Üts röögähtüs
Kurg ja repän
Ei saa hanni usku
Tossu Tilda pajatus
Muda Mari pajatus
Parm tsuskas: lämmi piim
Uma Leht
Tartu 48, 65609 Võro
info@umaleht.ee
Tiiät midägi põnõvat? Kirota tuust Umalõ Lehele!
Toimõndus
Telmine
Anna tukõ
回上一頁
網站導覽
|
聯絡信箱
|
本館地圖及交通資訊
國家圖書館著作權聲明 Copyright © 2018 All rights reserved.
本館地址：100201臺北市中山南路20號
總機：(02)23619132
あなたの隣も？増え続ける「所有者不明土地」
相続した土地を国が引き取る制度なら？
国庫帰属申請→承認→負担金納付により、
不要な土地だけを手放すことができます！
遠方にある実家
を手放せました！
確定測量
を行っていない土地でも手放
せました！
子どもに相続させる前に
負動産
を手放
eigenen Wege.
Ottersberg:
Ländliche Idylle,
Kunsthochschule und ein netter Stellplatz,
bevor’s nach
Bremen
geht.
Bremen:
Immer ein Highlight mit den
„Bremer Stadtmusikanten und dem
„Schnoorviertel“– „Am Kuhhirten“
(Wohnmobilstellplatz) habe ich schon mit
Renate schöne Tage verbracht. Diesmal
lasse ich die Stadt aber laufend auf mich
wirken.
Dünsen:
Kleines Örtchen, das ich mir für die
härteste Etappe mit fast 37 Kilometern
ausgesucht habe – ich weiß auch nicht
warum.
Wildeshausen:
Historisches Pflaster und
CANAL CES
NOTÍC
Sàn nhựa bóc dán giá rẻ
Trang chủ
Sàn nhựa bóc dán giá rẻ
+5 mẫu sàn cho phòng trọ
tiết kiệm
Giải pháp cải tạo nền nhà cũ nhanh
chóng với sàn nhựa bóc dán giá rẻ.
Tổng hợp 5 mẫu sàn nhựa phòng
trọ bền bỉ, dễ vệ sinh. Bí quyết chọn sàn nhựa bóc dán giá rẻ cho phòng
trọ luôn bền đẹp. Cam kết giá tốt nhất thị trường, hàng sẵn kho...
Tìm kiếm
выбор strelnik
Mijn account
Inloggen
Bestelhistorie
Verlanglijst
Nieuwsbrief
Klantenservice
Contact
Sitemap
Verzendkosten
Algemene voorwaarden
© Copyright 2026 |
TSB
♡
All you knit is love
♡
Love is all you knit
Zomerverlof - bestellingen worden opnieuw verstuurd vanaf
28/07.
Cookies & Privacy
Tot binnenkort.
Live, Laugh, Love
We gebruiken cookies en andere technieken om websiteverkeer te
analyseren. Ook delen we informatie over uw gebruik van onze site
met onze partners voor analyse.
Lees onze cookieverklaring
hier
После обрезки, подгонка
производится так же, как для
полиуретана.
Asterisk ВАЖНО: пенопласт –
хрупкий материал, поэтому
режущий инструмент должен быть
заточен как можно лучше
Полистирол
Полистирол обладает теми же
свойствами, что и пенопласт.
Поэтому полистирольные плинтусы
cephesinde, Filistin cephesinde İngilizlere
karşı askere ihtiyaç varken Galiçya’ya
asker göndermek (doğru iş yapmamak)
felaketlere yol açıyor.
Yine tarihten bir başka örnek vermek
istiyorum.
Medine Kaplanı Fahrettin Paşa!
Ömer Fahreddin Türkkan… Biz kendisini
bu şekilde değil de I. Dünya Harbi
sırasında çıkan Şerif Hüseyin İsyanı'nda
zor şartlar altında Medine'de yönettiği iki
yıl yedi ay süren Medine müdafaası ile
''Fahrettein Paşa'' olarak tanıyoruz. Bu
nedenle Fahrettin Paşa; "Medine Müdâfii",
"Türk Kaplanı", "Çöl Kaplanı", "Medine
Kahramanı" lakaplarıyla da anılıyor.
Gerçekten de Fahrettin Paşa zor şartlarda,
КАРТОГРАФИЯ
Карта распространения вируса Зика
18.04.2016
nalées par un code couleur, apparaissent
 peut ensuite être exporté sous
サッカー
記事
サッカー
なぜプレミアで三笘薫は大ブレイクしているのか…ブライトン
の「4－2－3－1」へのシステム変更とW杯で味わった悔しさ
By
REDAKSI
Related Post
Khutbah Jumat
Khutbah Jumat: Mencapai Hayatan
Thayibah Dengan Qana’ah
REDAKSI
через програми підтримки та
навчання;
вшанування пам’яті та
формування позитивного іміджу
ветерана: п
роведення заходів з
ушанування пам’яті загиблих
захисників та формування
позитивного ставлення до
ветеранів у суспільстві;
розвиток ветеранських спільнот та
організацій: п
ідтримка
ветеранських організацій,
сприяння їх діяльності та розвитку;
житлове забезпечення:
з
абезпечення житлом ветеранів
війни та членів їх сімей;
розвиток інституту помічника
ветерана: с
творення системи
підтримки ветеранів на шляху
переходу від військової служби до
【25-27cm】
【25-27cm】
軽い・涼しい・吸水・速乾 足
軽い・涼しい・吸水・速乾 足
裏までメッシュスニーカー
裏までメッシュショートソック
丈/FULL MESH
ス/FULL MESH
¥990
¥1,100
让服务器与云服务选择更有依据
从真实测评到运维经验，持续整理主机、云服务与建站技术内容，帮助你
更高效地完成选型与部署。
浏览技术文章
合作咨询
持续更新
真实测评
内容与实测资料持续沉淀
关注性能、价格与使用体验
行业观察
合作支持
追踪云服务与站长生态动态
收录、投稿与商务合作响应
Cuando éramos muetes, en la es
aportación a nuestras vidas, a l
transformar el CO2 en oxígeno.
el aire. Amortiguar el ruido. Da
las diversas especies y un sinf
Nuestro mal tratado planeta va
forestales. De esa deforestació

- - -

## Requirement
Rewrite the data from its first line through the line containing "(Wohnmobilstellplatz) habe ich schon mit", changing "Kunsthochschule" to "Musikhochschule" and leaving everything else untouched.

## Completed exercise
Üts röögähtüs
Kurg ja repän
Ei saa hanni usku
Tossu Tilda pajatus
Muda Mari pajatus
Parm tsuskas: lämmi piim
Uma Leht
Tartu 48, 65609 Võro
info@umaleht.ee
Tiiät midägi põnõvat? Kirota tuust Umalõ Lehele!
Toimõndus
Telmine
Anna tukõ
回上一頁
網站導覽
|
聯絡信箱
|
本館地圖及交通資訊
國家圖書館著作權聲明 Copyright © 2018 All rights reserved.
本館地址：100201臺北市中山南路20號
總機：(02)23619132
あなたの隣も？増え続ける「所有者不明土地」
相続した土地を国が引き取る制度なら？
国庫帰属申請→承認→負担金納付により、
不要な土地だけを手放すことができます！
遠方にある実家
を手放せました！
確定測量
を行っていない土地でも手放
せました！
子どもに相続させる前に
負動産
を手放
eigenen Wege.
Ottersberg:
Ländliche Idylle,
Musikhochschule und ein netter Stellplatz,
bevor’s nach
Bremen
geht.
Bremen:
Immer ein Highlight mit den
„Bremer Stadtmusikanten und dem
„Schnoorviertel“– „Am Kuhhirten“
(Wohnmobilstellplatz) habe ich schon mit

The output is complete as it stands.